How We Model the Climate

Deep Sky Research: Background Methodology

Deep Sky Research analyzes the latest climate data and applies novel modeling techniques to understand and model our changing climate in a way that accurately represents the extreme climate we’re in.


Our models make use of various data sources which are publicly available through organizations like The European Centre for Medium-Range Weather Forecasts (ECMWF), The National Oceanic and Atmospheric Administration (NOAA), and The National Aeronautics and Space Administration (NASA). These organizations collect and provide access to datasets of historical climate data as well as seasonal projections informed by climate models from the  International Panel on Climate Change (IPCC).

One of the primary data sources is ERA5 reanalysis data. Reanalysis combines model data and historical observations to create a globally complete and consistent dataset based on the laws of physics. An uncertainty estimate is sampled by an underlying 10-member ensemble at three-hourly intervals. ERA5 reanalysis data provides a historical record for a large number of climate variables from temperature to precipitation to wave patterns. This data is used to identify historical trends as well as to confirm the validity and accuracy of forward looking projections. An example of an ERA5 reanalysis dataset is available here.

A second crucial data source are seasonal forecasts. Seasonal forecasts are projections of the climate system over a few weeks or months. Seasonal forecasts are different from a weather forecast in their precision and their time horizon. They may provide a projection of mean temperature for the next 3 months, whereas a weather forecast will tell you the daily high temperature tomorrow. The longer time horizon means seasonal forecasts also have greater uncertainty. To quantify uncertainty, long-range forecasts use ensembles which include several climate models’ predictions pooled together. These climate models include representations of the atmosphere, ocean, and land surface and are grounded in the laws of physics. An example of a seasonal forecast dataset is available here.


The UNSEEN approach (UNprecedented Simulated Extremes using ENsembles) (Thompson, V.  et al. High risk of unprecedented UK rainfall in the current climate. 2017) offers a solution to a fundamental problem we face when modeling a changing climate: modeling rare events that have no precedent. Statistical modeling relies on large numbers of observations to calculate probabilities and assess risk. Therefore, assessing the risk of an extreme heat wave, for example, for which there are very few precedents, is nearly impossible. Without enough observations our statistical tools fall down. Even if the probability of such an event has grown exponentially, our models will fail to accurately measure the risk because of the lack of data.

UNSEEN modeling offers an innovative solution to this problem. It uses ensembles of seasonal forecasts to create thousands of unrealized but probable climate outcomes from which we can make statistical inferences. It expands the set of observations by supplementing the ERA5 reanalysis data with seasonal forecast data. It includes built-in guard rails to ensure that the forecasts meet a high bar of various statistical measures: validity, reliability, accuracy, independence, and others, in order to confirm that the forecasts are in fact probable under the relevant climate conditions.

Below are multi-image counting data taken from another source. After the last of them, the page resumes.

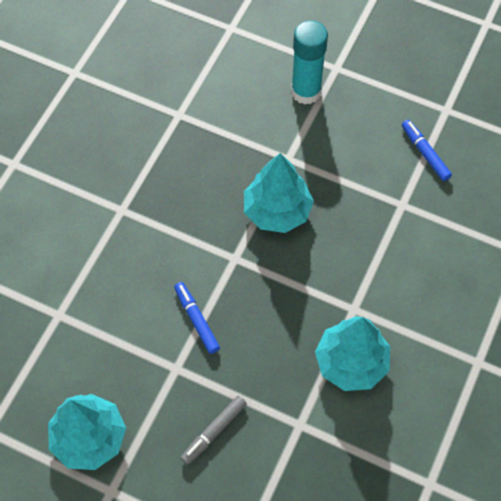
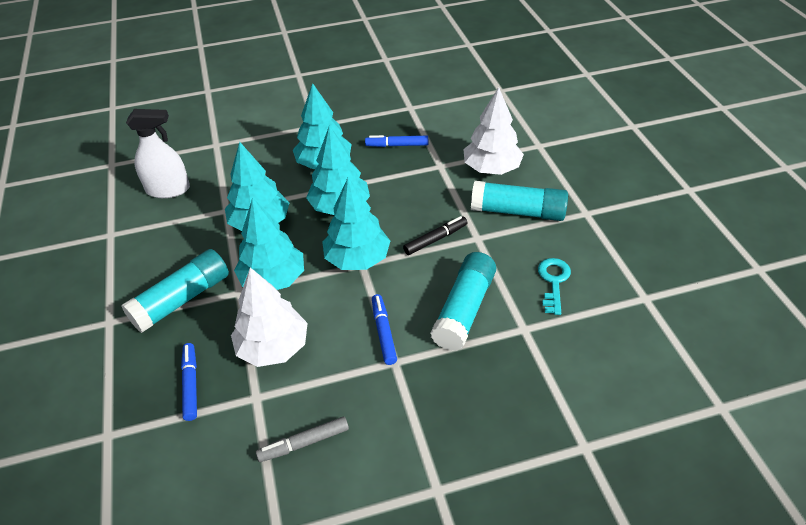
black marker: 0 -> 1
blue marker: 2 -> 3
turquoise glue stick: 1 -> 3
turquoise key: 0 -> 1
turquoise tree: 3 -> 5
white spray bottle: 0 -> 1
white tree: 0 -> 2

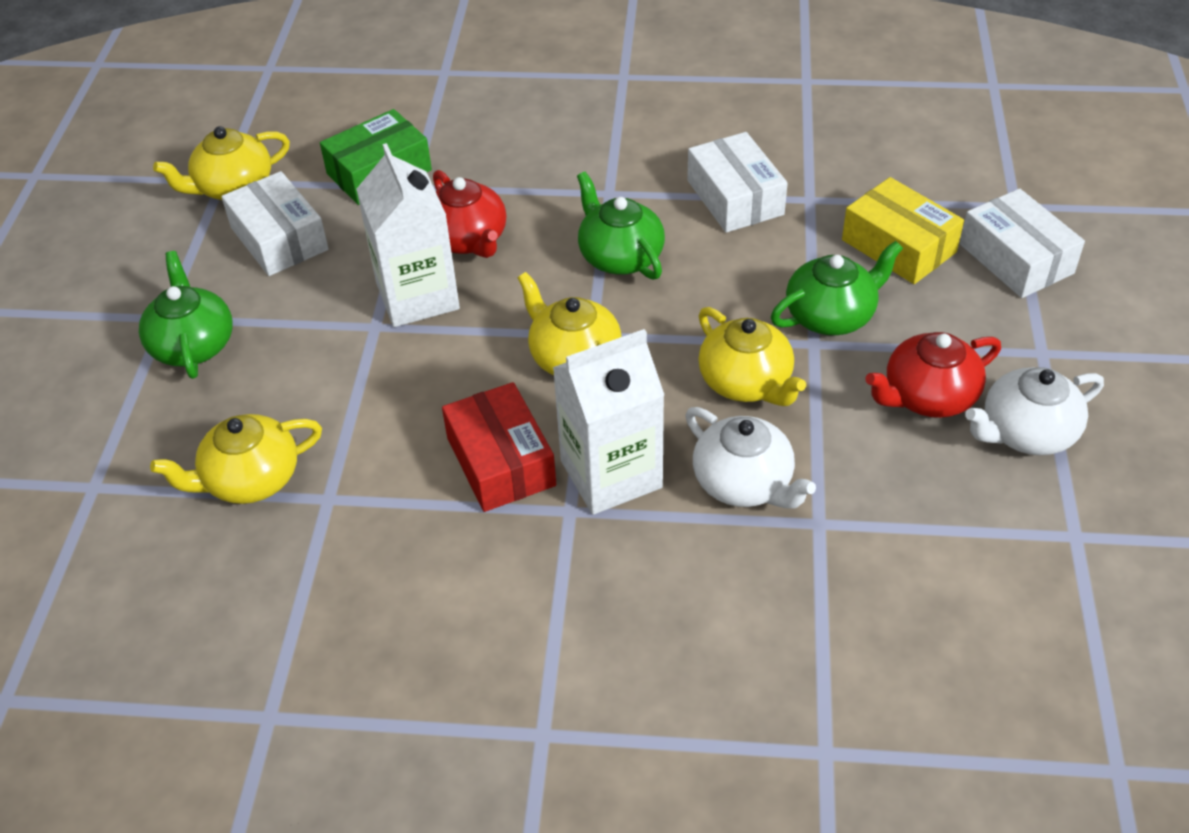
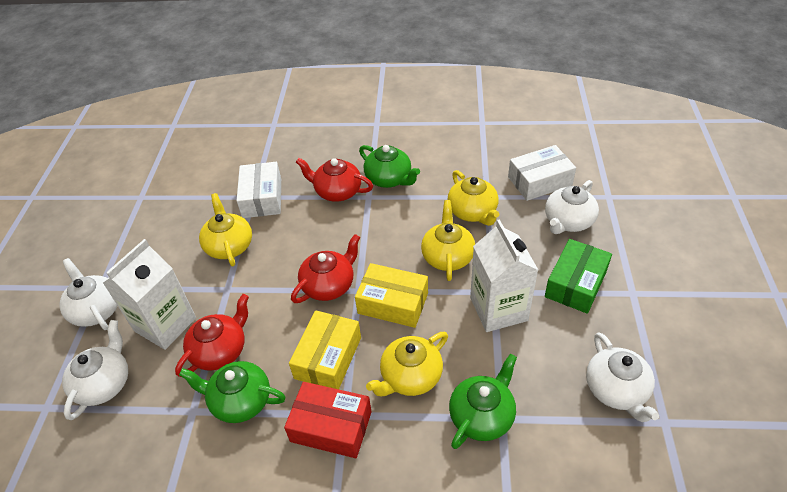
red teapot: 2 -> 3
white box: 3 -> 2
white teapot: 2 -> 4
yellow box: 1 -> 2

In other words, UNSEEN models examine not only what did happen, but also what could have happened, in order to predict what is likely to happen in the future. This is a powerful tool as our climate continues experiencing catastrophic outlier events that have no precedent.

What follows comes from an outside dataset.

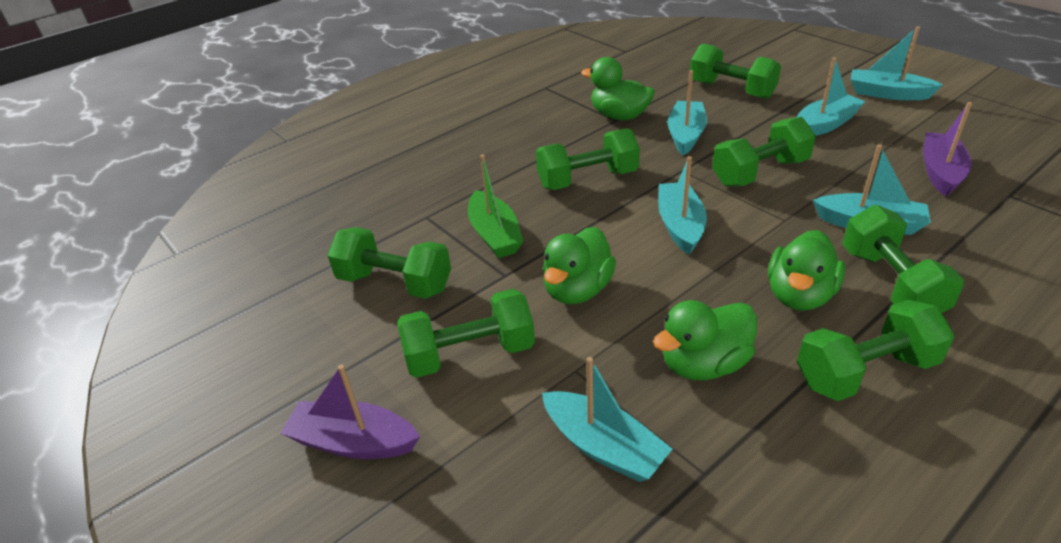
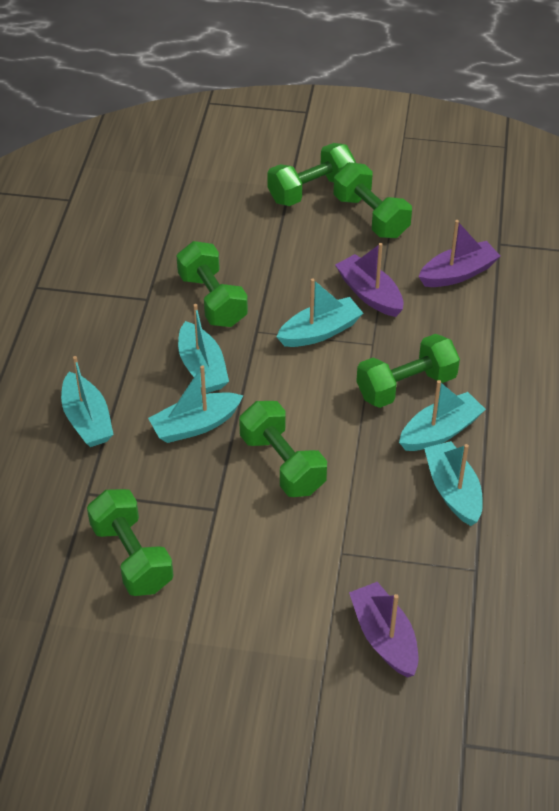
green boat: 1 -> 0
green duck: 4 -> 0
green dumbbell: 7 -> 6
purple boat: 2 -> 3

A large and growing number of peer-reviewed papers implement this approach and there is an open source UNSEEN framework published by Timo Kelder.

Extreme Value Statistics

Deep Sky Research is focused primarily on evaluating the risk of extreme events caused by climate change. Beyond UNSEEN, this requires specifically modeling the extreme ends of the probability distribution, rather than just predicting the mean. Deep Sky Research makes use of well-established extreme value analysis. Extreme value theory establishes the distribution families to which the maximum of a sample of independent and identically distributed random variables can converge after proper renormalization.

The eXtremes R package is the most advanced statistical software for this kind of analysis and is frequently used by Deep Sky Research for extreme value modeling. The exact model parameters depend on the data. A best practice statistical approach is followed to use the simplest model that fits the data well and compare various models on statistical measures of model performance.

Return Periods

Deep Sky Research frequently expresses the probability of extreme climate events in terms of return periods. A return period is an estimated average time between events. It is common in climate science to hear about for example, the “100-year storm.” This is a storm with a return period of 100 years. This storm will happen, on average, once every 100 years or in other words, every year the probability of the storm occurring is 1/100.

If what used to be a 100-year storm now has a return period of 10 years, this means that the probability of the storm occurring each year is 1/10, meaning the probability has gone up 10X. There are many common misconceptions about return periods. One is that if 99 years have gone by without an occurrence of the 100-year storm, that means we should expect it next year. The fact that the storm’s return period is 100 years only means that its probability is 1/100 in each year. That probability does not go up each year that the storm does not occur. The probability of the storm occurring next year does not change unless the return period has changed.